Levine objects to establishing a “particular people’s state,” finding it by definition guilty of “the wrong of ethnic hegemony” which then leads to the “further wrong of repression against the Other within its midst.” In rejecting any ethnically based nation-states, he negates most nations’ binding, constitutive forces. He overlooks the flourishing of liberal nationalism in the 1800s, which became, the Harvard professor and American statesman Daniel Patrick Moynihan taught, “an exercise in matching a ‘people’ with a state.”
Levine misses the fact that most nations, through their flags, their languages, their national holidays, tell a particular story that includes some and excludes others.

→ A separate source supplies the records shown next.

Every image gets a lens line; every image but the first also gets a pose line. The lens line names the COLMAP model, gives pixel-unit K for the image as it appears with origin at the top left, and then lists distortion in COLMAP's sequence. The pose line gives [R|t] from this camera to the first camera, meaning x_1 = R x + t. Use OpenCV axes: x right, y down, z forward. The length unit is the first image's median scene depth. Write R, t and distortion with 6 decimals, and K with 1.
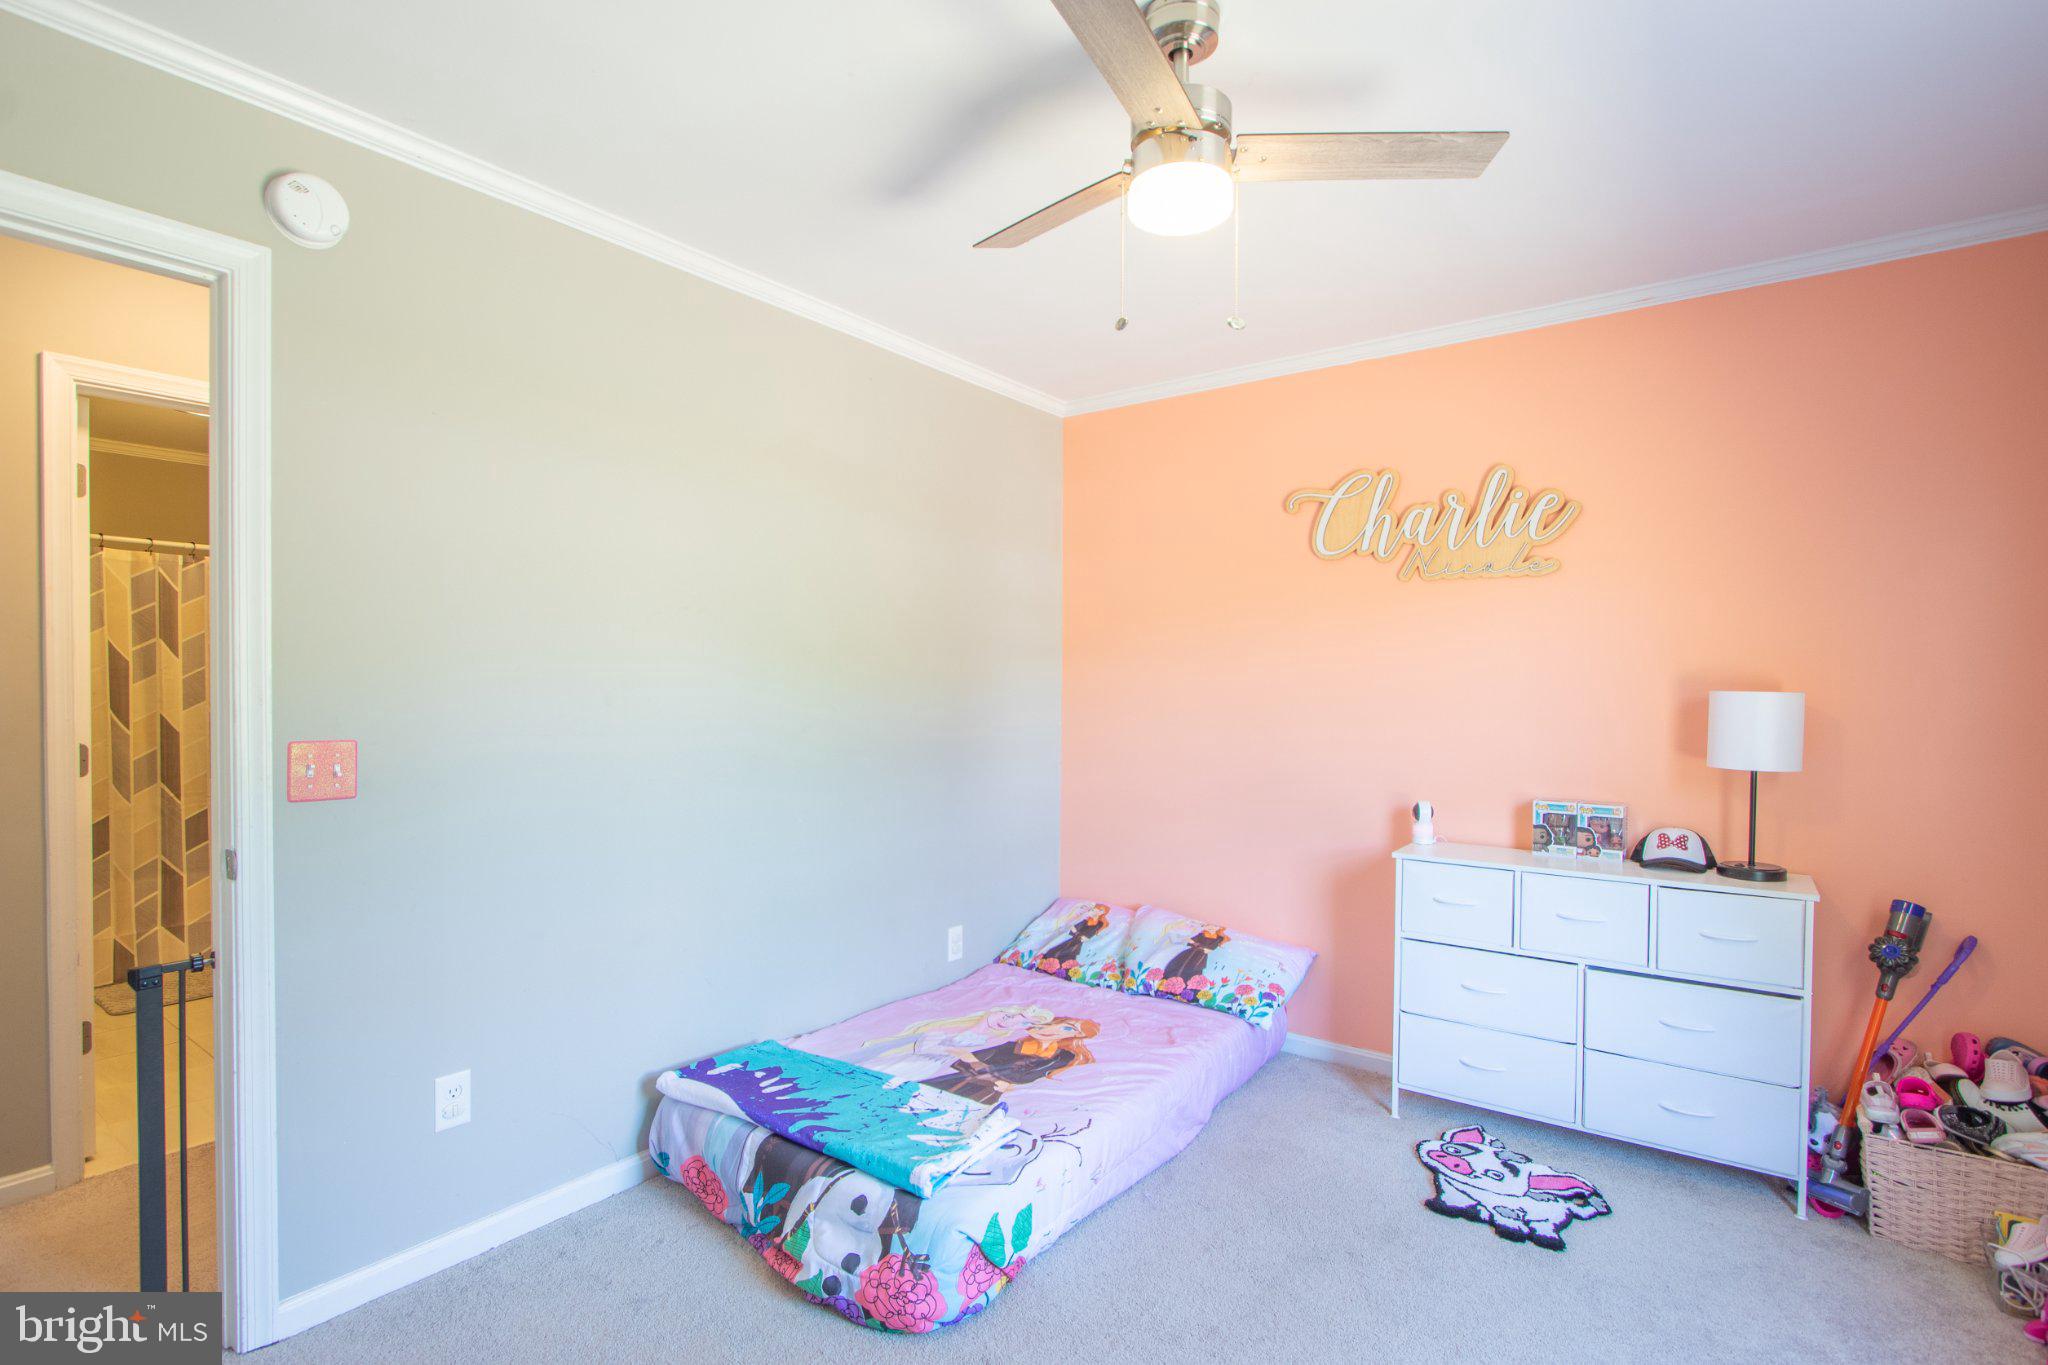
lens RADIAL K [[969.2, 0, 1015.9], [0, 969.2, 701.6], [0, 0, 1]] dist [-0.018374, 0.002017]
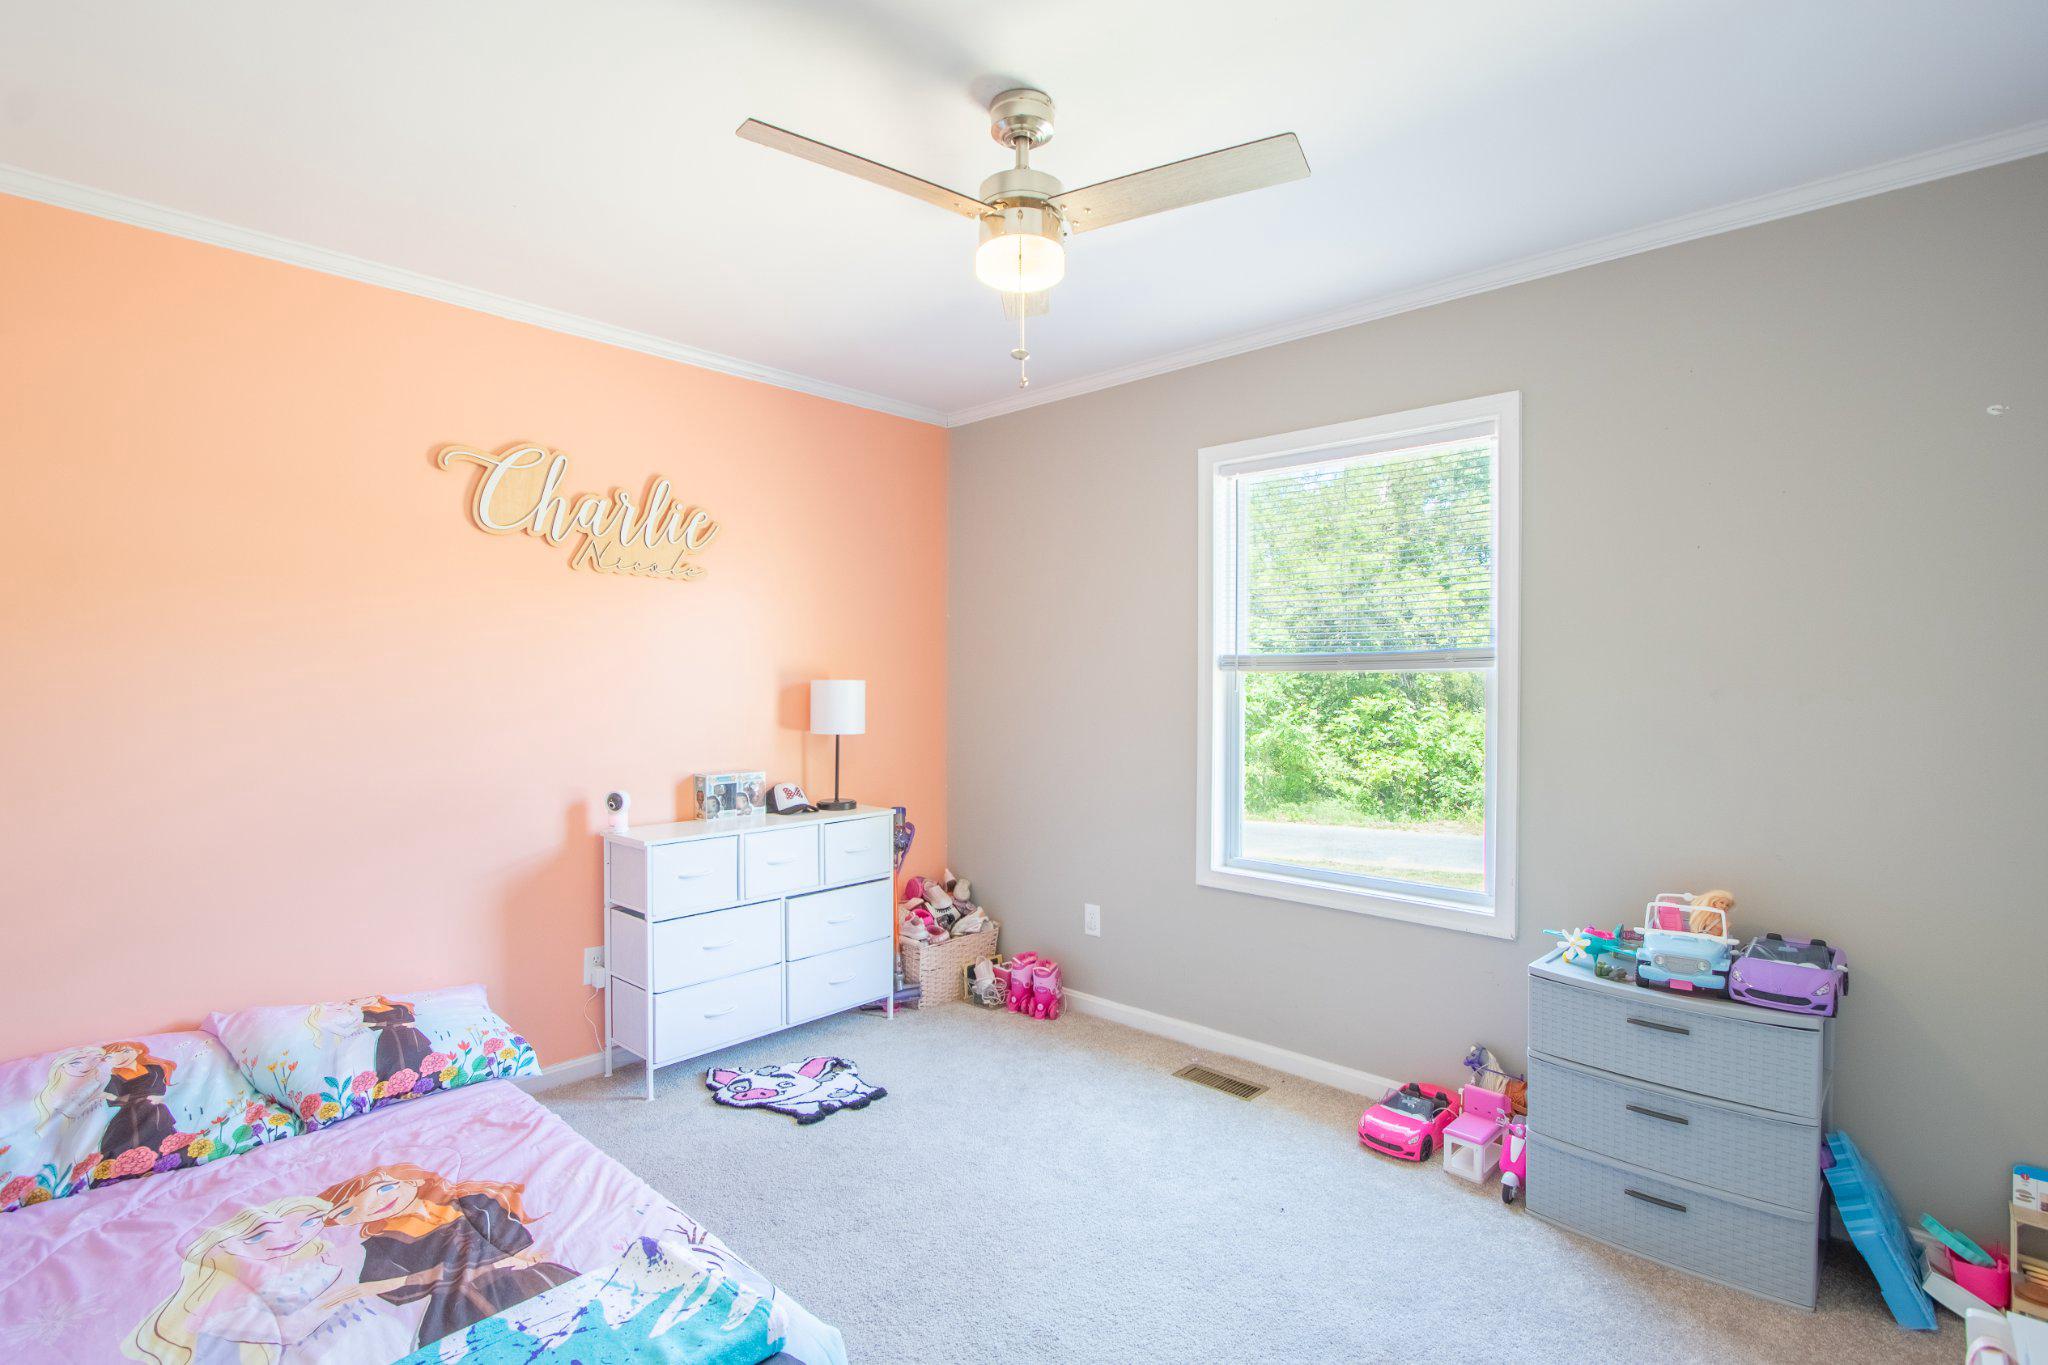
lens RADIAL K [[969.2, 0, 1015.9], [0, 969.2, 701.6], [0, 0, 1]] dist [-0.018374, 0.002017]
pose [[0.113266, -0.033204, 0.993010, -0.586658], [0.013800, 0.999398, 0.031844, -0.019147], [-0.993469, 0.010097, 0.113656, 0.512573]]
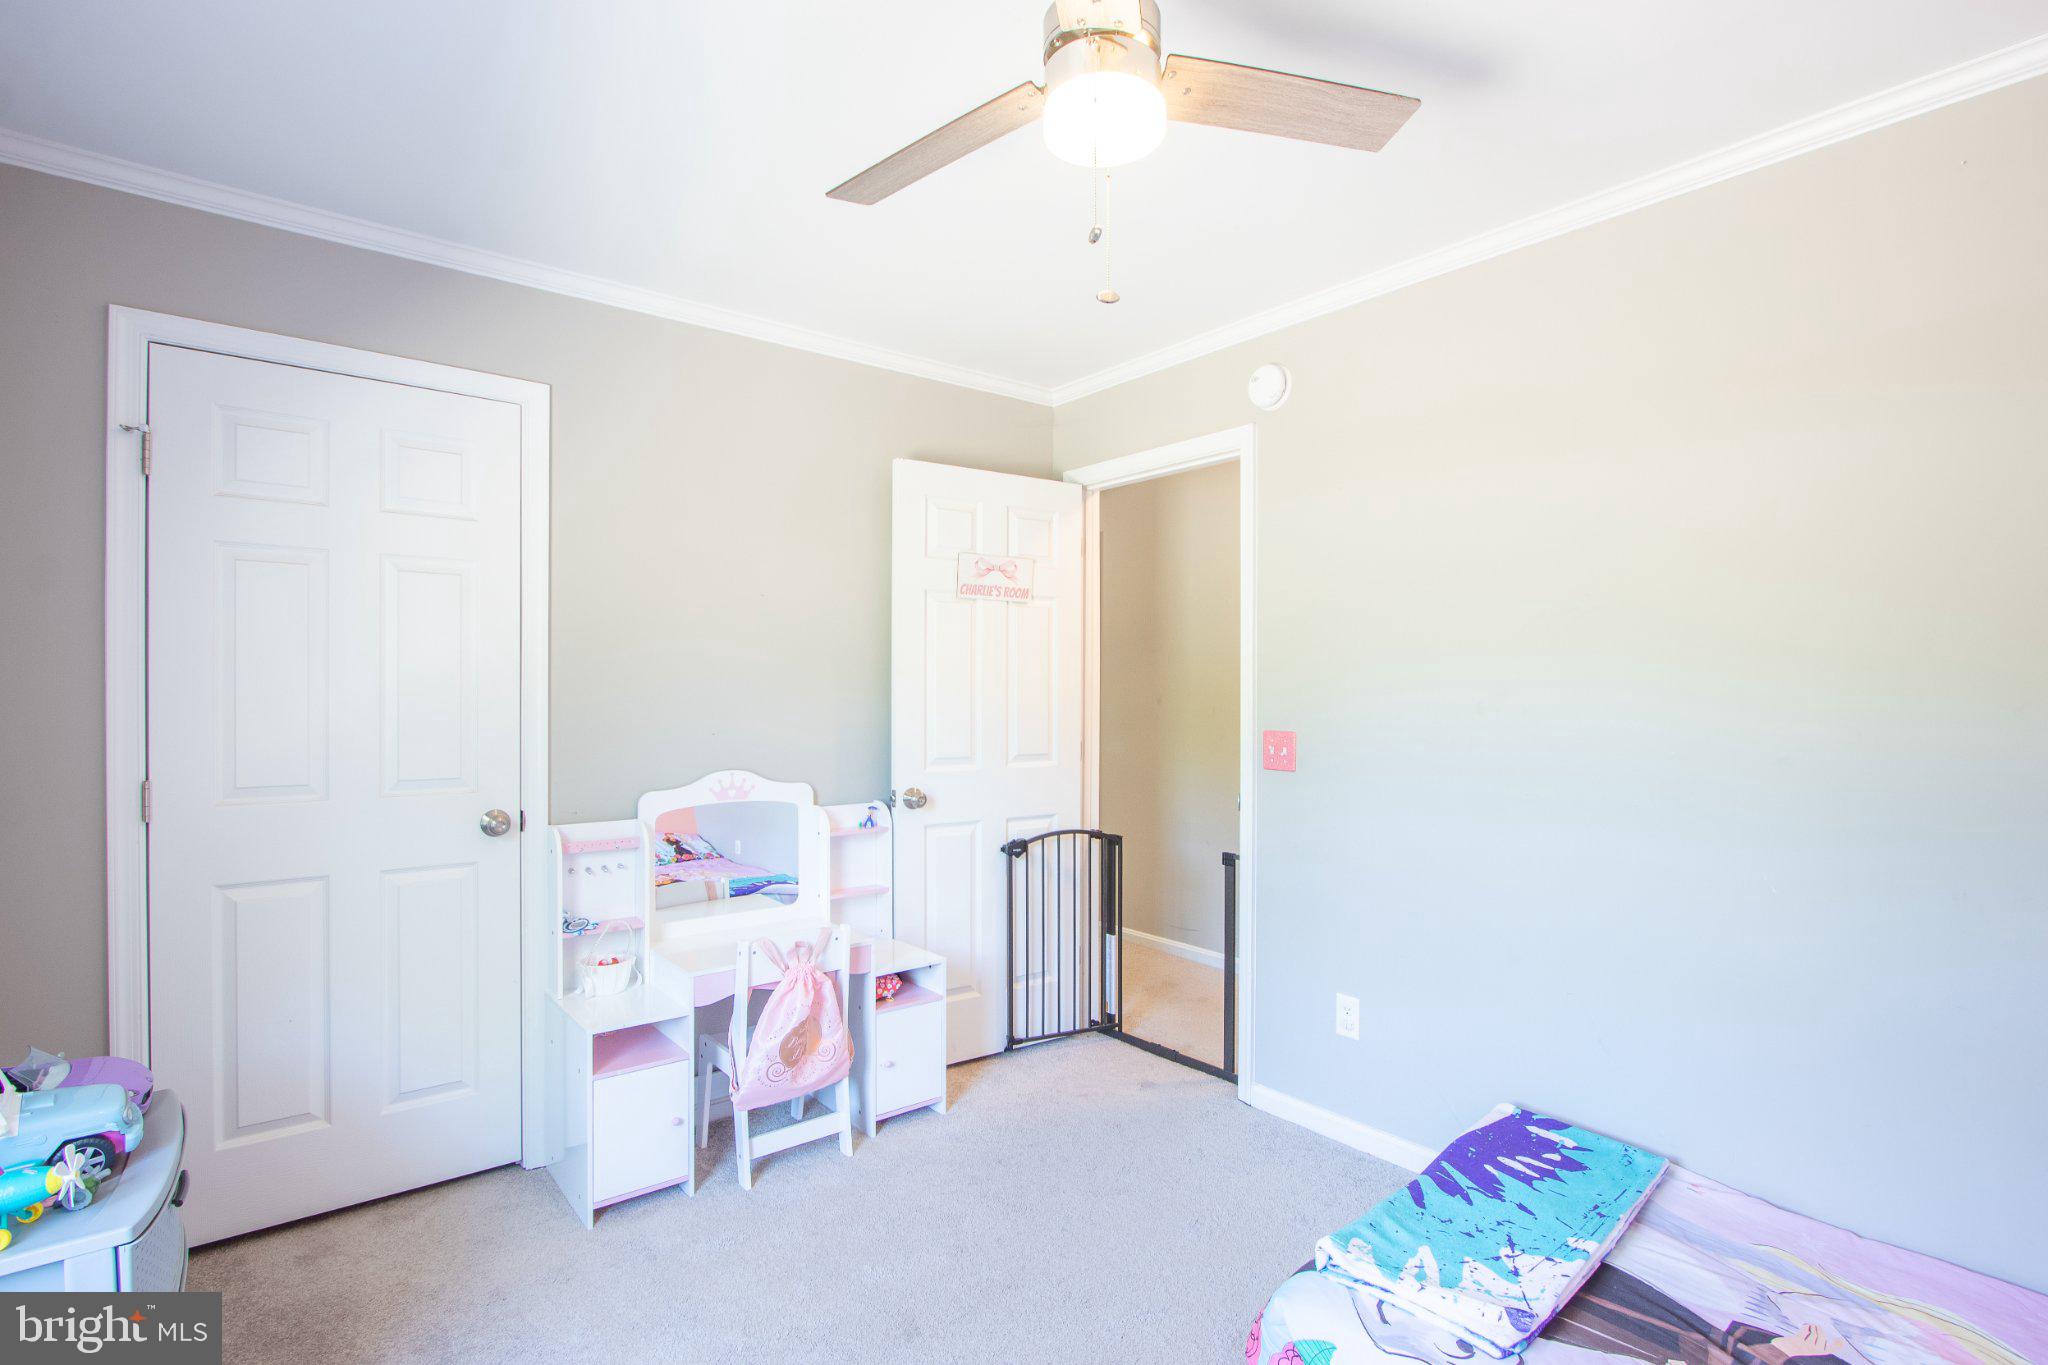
lens RADIAL K [[969.2, 0, 1015.9], [0, 969.2, 701.6], [0, 0, 1]] dist [-0.018374, 0.002017]
pose [[-0.239468, 0.004819, -0.970892, 0.590234], [-0.020288, 0.999745, 0.009966, -0.008053], [0.970692, 0.022084, -0.239309, 0.662589]]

He overlooks the rich philosophical arguments made by leading thinkers like Michael Walzer in Spheres of Justice: A Defense of Pluralism and Equality (1983), and elsewhere, acknowledging that states, like clubs, have “admissions policies” distinguishing between humans by designating some members or citizens. The challenge becomes how such states treat “the Other,” who belong because they live in that same “neighborhood,” not the act of distinguishing.
Exuding an old-fashioned, pre-Vietnam, Mad Men-era arrogance, Levine wants the whole world to build its politics on the noble American model of civic identity not ethnic identity, a model Canada embraces but even most European countries, despite their rhetoric, avoid. In Latvia and Estonia there are stringent language rules for many employment licenses—and ask children of, say, Turkish migrant workers born in France or Germany to compare their access to jobs with their “real” French and German friends, if they have any. Yet for some reason I leave to his psychologist, the only country he singles out for this crime of not being America is Israel.

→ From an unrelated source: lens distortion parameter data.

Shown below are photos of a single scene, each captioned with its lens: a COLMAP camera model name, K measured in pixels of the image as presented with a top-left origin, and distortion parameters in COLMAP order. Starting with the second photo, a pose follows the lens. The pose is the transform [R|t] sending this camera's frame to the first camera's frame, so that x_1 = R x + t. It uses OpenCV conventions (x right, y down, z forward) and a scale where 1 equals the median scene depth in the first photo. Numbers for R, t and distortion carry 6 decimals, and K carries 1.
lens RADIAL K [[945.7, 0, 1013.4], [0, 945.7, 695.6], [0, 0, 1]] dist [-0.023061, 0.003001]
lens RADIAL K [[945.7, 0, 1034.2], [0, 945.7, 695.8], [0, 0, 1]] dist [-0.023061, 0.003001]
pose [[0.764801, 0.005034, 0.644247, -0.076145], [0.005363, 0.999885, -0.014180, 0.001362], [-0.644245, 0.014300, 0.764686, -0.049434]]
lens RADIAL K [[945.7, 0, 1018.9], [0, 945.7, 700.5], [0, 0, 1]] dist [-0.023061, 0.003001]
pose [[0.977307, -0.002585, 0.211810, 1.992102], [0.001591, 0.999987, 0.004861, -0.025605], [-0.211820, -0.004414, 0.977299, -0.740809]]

Obsessed by Israel, Levine indirectly absolved purer forms of these ethnocracies, especially the Arab dictatorships, and instead targeted one of the most porous and progressive ethno-cultural states. He did not have to do much research to stumble across Israel’s delightfully mixed messaging in this realm. Israel’s Declaration of Independence roots its identity as a Jewish state in the Bible, standard fare for ethnic nationalism, the predominant mode of nationalism today. But Israel’s founding document also offers all its “inhabitants” civic equality, mixing ethnic and civic nationalism, combining—at its best—the best of ethnic expression with democratic equity and acceptance.
Israel seeks to build a rich, thick, public life and culture mixing the Jewish and Western traditions, with a trace of an Arabic accent, acknowledging that not everybody living in the Jewish state is Jewish. As a result, a notion of Israeliness has developed which is not just Jewish. As a result, Arabs have enjoyed the fruits of the Declaration’s civic equality, with Israeli Arabs serving in the Knesset and the Supreme Court, as others have prospered in other fields. Of course, Israel is, like all states, flawed, and frequently violates those ideals, but the aspirations are noble—and have achieved marked improvements in recent decades.
Yes, Israel is what Walzer called, in his book On Toleration, a “complicated case.” Israel is a nation state like many nation states established as part of the flowering of nineteenth century European nationalism. Israel is a society of immigrants, mostly Jewish, gathered from across a scattered diaspora, bringing a dizzying array of languages, looks, and leanings to this supposedly monolithic state. And as a successor state to the Ottoman Empire, Israel is still keeping the millet system—an old-fashioned, legalized form of multiculturalism—to protect the rights of separate religious and ethnic groups.
Israeli Arabs have conflicted feelings about where they fit in to this conflicted state. They want—and deserve—complete economic and political freedom to build productive lives as democratic citizens. But many also demand group prerogatives, such as a separate educational system, which offends my sense of American unity but preserves their ethnic integrity.
Had Levine blogged about how Israel navigates its complicated identity, he would have a lot more credibility. Of course, a thoughtful, nuanced piece about Israel would have had less chance of being posted in the Times. Instead, sadly, he produced this one-sided, ahistorical tantrum.